GENEVA - The United Nations refugee agency says Boko Haram insurgents have increased cross-border attacks as they pursue refugees from northern Nigeria who fled into Cameroon, seeking safety. The UNHCR says it is stepping up efforts to move the refugees away from the volatile border to a safer area inland.
The U.N. refugee agency reports around 100 Nigerians are crossing into Cameroon every day. But, it says this does not guarantee their safety. Over the past two weeks, it says cross-border fighting has worsened.
UNHCR spokeswoman Melissa Fleming tells VOA that Boko Haram insurgents, in hot pursuit of the refugees fleeing for their lives, are attacking and shelling Cameroonian villages located along the border with Nigeria.
“There was a recent incident where Boko Haram attacked a series of villages in Cameroon along the border with Nigeria and they even burnt down 10 churches," said Fleming. "So of course, even the villagers, the residents there are fleeing these attacks. Eight people were killed in one place and there have been robberies as well. So, it is a volatile situation along the border there and people are terrified.”
Fleming says UNHCR staff is urgently trying to move the refugees away from this dangerous border. The agency already has relocated more than 8,600 Nigerians to the Minawao refugee camp over the past two weeks. It is in the process of moving 5,000 others away from the border town of Fotokol.

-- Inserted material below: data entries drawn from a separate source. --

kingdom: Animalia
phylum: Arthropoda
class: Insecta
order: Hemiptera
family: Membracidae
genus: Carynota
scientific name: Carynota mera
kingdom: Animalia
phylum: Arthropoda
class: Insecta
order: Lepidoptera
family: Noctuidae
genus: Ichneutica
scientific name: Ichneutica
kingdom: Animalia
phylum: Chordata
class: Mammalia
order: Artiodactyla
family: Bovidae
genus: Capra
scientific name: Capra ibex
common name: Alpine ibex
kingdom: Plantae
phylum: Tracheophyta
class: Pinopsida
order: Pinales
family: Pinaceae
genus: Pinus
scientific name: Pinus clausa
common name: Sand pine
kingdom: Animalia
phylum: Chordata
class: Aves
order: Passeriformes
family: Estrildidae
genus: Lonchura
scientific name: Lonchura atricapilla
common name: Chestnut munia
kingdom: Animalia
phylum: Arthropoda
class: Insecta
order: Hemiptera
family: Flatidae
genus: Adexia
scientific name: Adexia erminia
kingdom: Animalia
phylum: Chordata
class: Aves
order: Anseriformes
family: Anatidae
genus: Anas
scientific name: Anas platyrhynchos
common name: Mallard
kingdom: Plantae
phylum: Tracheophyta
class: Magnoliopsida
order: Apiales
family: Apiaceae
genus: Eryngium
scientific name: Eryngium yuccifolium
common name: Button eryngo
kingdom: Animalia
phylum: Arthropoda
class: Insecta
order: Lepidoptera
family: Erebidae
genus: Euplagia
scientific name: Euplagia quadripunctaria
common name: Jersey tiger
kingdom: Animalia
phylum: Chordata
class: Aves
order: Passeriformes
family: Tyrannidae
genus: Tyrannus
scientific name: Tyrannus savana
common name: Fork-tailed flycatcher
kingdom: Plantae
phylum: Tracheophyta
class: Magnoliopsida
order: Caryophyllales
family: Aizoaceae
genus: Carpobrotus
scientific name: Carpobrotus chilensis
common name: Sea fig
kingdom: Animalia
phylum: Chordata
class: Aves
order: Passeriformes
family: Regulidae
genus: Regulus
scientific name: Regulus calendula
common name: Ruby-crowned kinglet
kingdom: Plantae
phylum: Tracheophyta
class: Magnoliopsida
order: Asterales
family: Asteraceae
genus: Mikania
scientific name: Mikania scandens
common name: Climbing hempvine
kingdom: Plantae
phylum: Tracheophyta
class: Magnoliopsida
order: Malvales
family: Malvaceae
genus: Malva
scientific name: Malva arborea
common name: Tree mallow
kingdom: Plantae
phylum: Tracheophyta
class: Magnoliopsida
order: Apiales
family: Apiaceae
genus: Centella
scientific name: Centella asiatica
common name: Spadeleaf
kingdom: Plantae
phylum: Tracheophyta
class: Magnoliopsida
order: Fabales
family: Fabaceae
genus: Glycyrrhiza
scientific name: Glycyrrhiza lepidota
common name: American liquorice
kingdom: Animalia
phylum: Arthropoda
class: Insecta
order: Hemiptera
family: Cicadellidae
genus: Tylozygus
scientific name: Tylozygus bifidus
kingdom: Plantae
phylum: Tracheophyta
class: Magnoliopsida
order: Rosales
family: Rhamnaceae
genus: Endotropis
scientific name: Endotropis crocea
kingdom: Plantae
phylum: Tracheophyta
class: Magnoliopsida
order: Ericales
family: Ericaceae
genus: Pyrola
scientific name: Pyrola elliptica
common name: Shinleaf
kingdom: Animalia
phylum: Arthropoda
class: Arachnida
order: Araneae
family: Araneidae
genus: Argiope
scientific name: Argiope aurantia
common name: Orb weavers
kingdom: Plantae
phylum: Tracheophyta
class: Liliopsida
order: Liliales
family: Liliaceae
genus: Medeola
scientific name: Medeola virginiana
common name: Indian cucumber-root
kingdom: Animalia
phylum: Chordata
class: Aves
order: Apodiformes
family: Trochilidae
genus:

The UNHCR spokeswoman says it is critical this be done quickly as the refugees are living in absolute fear. Besides these dangers, she says living conditions in Fotokol are dire. She notes refugees are living in overcrowded classrooms and in makeshift shelters, with no basic facilities or health care. She says they rely on local authorities and villagers for food.
Fleming says the heavy influx of refugees is straining the facilities in Minawao camp, which is overcrowded and needs to be expanded urgently.
“So many people are sick," Fleming said. "There is a real high prevalence of respiratory infections among the children because during their time spent on the open border where they were exposed to the wind and cold. Also, many children are arriving malnourished--too large numbers for our comfort. We are doing our best to address that problem. We are desperately trying to add clean water to the camp and latrines and showers so that we can contain any health risk. Cholera in this part of Cameroon is endemic.”
Cameroon currently hosts more than 43,700 Nigerians. The number is expected to grow as Boko Haram continues its ferocious onslaught against the people of northern Nigeria.